Néanmoins, le rapport souligne que ce mécanisme ne concerne que les personnes morales et non les personnes physiques. Les deux députés suggèrent donc la création d’un nouveau mécanisme de justice négociée applicable aux personnes physiques, qui prendrait la forme d’un plaider coupable individuel négocié en parallèle de la CJIP[17].

 

Elargir le spectre des entités soumises aux obligations anticorruption

Une autre suggestion d’amélioration repose sur la nécessité d’assurer une pleine égalité entre les entreprises françaises et étrangères en matière de lutte contre la corruption.

En effet, la loi Sapin 2 s’applique actuellement aux sociétés et établissements publics à caractère industriel et commercial qui emploient au moins 500 personnes ainsi qu’aux sociétés appartenant à un groupe de sociétés dont le siège social est situé en France, qui emploie au moins 500 salariés, lorsque ces entités réalisent un chiffre d’affaires supérieur à 100 millions d’euros[18]. Cette rédaction de la loi exclut de son champ d’application les filiales de grandes sociétés étrangères dont le siège social est situé à l’étranger, qui rempliraient pourtant les conditions fixées par la loi Sapin 2 si elles avaient leur siège social en France[19].

Par conséquent, le rapport propose d’abandonner la condition de localisation du siège social en France dans le cadre des groupes de sociétés pour soumettre les petites filiales de grands groupes étrangers établies en France aux exigences de la loi Sapin 2[20].

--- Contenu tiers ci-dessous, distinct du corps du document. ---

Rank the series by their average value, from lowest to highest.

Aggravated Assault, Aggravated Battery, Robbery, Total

Dans la même logique, elle suggère que les obligations prévues par la loi Sapin 2 – telles que la mise en place d’un code de conduite ou d’une cartographie des risques qui s’appliquent actuellement aux entités privées – soient également étendues aux entités publiques[21].

 

Permettre au Procureur de demander la nomination d’un enquêteur ad hoc pour mener l’enquête interne

Alors que jusqu’à présent, la personne morale était libre de choisir le conseil qui mènerait l’enquête interne, le rapport suggère, afin d’assurer l’indépendance de l’enquêteur interne, de permettre au Parquet de demander la désignation d’un mandataire ad hoc ou la création d’un comité spécial qui mènerait l’enquête interne, négocierait la CJIP et représenterait l’entreprise en justice[22].

 

Renforcer les garanties accordées aux personnes impliquées dans les enquêtes internes

La conclusion d’une CJIP avec le Procureur dépend largement du niveau de coopération de la personne morale enquêtée. La coopération peut notamment être obtenue en menant une enquête interne au sein de cette entité. La loi Sapin 2 a permis un recours accru aux enquêtes internes au sein des entreprises, qui contribuent dans une large mesure à la manifestation de la vérité[23].

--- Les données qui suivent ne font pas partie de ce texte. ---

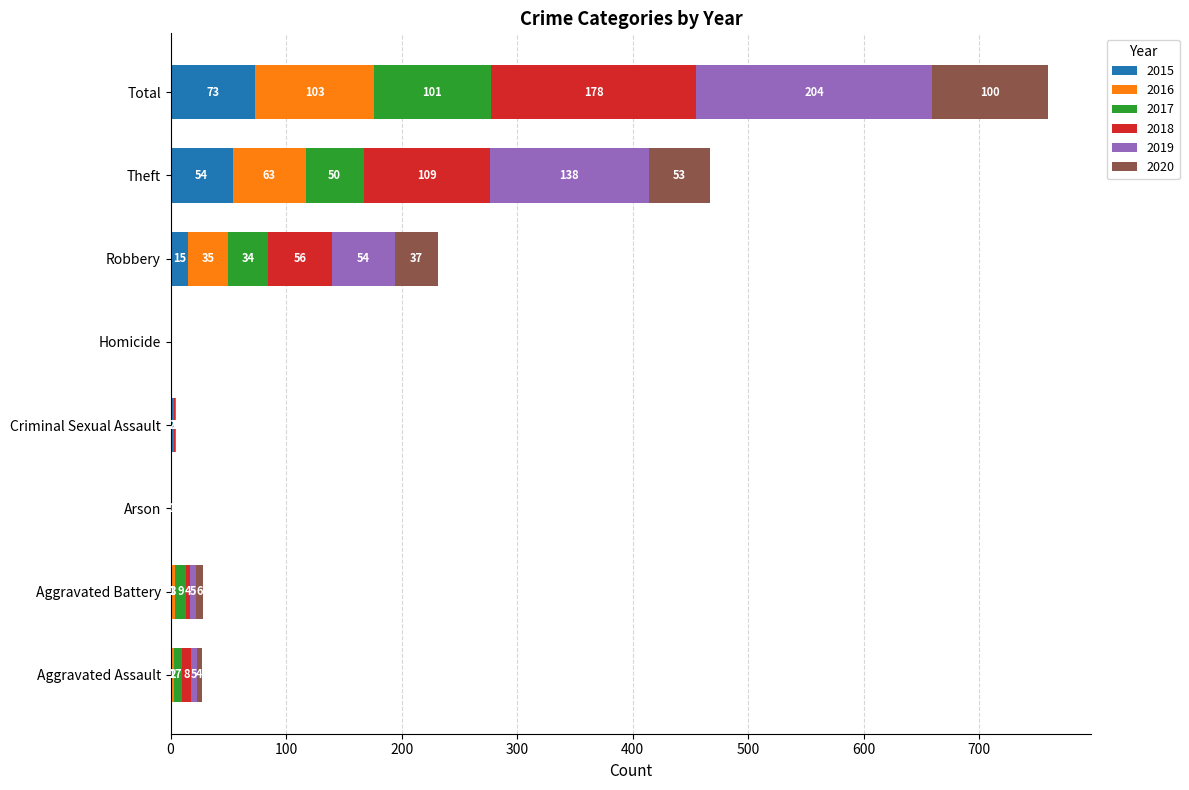

At which label does 2015 reach its peak?

Total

Le rapport souligne que, pour être réellement efficaces, les enquêtes internes doivent être accompagnées de garanties suffisantes accordées aux personnes susceptibles de participer à ces enquêtes[24]. En effet, ces personnes sont exposées à un risque de sanctions disciplinaires et pénales[25]. Il suggère donc d’accorder un droit d’accès aux dossiers de l’enquête[26], afin d’encourager les personnes à participer au processus[27].